Featured articles from our Aged Care Today magazine authored by our Ageing Australia team and specialists within the aged care sector.
The date 1 November 2025 will be one to remember – a milestone that should make each one of us extremely proud for what we have achieved, but also one which provides a cautionary tale. It should remind us how far we’ve come and how much we can do when we work together. However, reform doesn’t end with the passage of an Act, as the many challenges we still face show. There is more to do. As the technical and operational aspects of implementation continue to be teased out, we must look beyond the legislation to focus on what comes next.
For Ageing Australia, supporting our members through this period remains paramount. We’ve established a Transition Response Team dedicated to helping members navigate this next phase – answering questions, sharing practical strategies and identifying early challenges. The team is collecting insights and evidence so we can resolve emerging issues quickly and collaboratively with the Department of Health, Disability and Ageing, Services Australia or the Commission. Working together in this manner remains the most effective way to resolve problems and find solutions that make a difference.

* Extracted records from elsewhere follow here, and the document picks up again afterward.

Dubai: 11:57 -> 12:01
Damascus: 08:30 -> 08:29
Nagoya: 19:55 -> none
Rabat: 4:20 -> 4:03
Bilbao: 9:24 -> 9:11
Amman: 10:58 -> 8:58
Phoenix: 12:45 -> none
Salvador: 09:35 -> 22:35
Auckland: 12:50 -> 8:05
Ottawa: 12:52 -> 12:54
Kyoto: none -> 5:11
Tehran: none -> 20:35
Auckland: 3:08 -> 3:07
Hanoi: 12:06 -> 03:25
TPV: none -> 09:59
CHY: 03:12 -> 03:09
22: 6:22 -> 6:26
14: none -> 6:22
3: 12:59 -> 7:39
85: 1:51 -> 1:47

Together, we’ve proven what’s possible – turning countless hours of calls, meetings, forums, media articles and appearances, summits and reports into meaningful outcomes for providers and, importantly, older Australians. The new legislation is testament to what we can achieve when we work collectively. However, the legislation is only step one in a much longer journey, as evidenced by the substantial problems our sector still faces.
If we focus only on implementation, on ironing out the creases, we risk missing the bigger picture. This is the moment to lift our gaze onto the bigger issues affecting our sector and older people – to think about the future and how we continue to build trust and strengthen the reputation of our sector.
Recently, I wrote an opinion piece for The Australian, about the increasing numbers of older people facing longer-than-needed hospital stays in the state health systems. The figure often quoted, of long-stay older patients in public hospitals, is 2,500 across Australia. That’s a heartbreaking statistic. This phenomenon is often referred to as ‘bed blocking’, a term with ageist undertones. Would we use it to refer to younger people with a need for care? In fact, it is a symptom of a set of connected problems.
It is not the fault of older people themselves, as the term ‘bed blocking’ would suggest. No one likes to be in a hospital bed, but to transition out of hospital, people need somewhere appropriate to go – not to mention with the appropriate support. It’s useful to consider that it costs $3,000 per day for an individual to be in hospital, and just $300 a day to support a person in residential aged care.
There are other factors in play, including the complexity of state-federal interactions and the continuing long wait lists to access home care. There are still around 200,000 older people who either have not yet been assessed for home care, or who have been approved for a home care package but are still waiting to receive support. If we can’t provide timely support to people who are not in a hospital environment, how can our current systems activate immediate support for people who need it urgently?
It’s clear home care will have an increasingly important role to play in our community, but it doesn’t mean we stop building residential aged care homes. We can’t rely on stretched residential care services. Yet, we can’t expect that more residential care homes will continue to be built in perpetuity, especially considering it costs between five and seven billion dollars to construct just 10,000 extra beds. As a side note, if we were considering whether to build extra hospitals or schools to meet demand, the response would be different. This is another aspect of ageism we need to address.
We also need to think differently about the kinds of residential homes we build. With an ageing population and rising rates of dementia, we must invest in care environments that truly meet people’s needs – including bespoke dementia units that provide safety, dignity and comfort. Already about 80 per cent of people aged over 85 require some sort of residential care, including respite care or palliative care. Expecting high-needs residents to be supported in generic homes isn’t sustainable – not for them, not for staff, and not for others who share their home.
These are the kinds of conversations we must lead as a sector, and we’ll continue to engage members every step of the way. The commitment of our members – and the wider aged care sector – to keeping the rights and wellbeing of older Australians at the centre of everything we do, is nothing less than extraordinary. Despite the challenges – particularly the changing regulatory environment, increasing financial pressures and ongoing workforce issues – aged care providers continue to exhibit an unwavering dedication to caring for older people with dignity, respect and excellence. Whatever issues we face, I know we can rely on your meaningful input.
As we close this extraordinary year, I want to sincerely thank our members for your contributions, energy and resilience. Seeing so many of you at the Ageing Australia National Conference 2025 was a real highlight. The sense of connection, optimism and collaboration in that room reminded me why our work matters so deeply.
According to much of the feedback I’ve received, this conference was our best one yet, and it could not have happened without the work of our national conference team, led by Susie Tillotson, Head of National Conferences and Special Events. To all our partners, collaborators, sponsors, speakers, exhibitors and participants throughout 2025 – thank you for making it possible.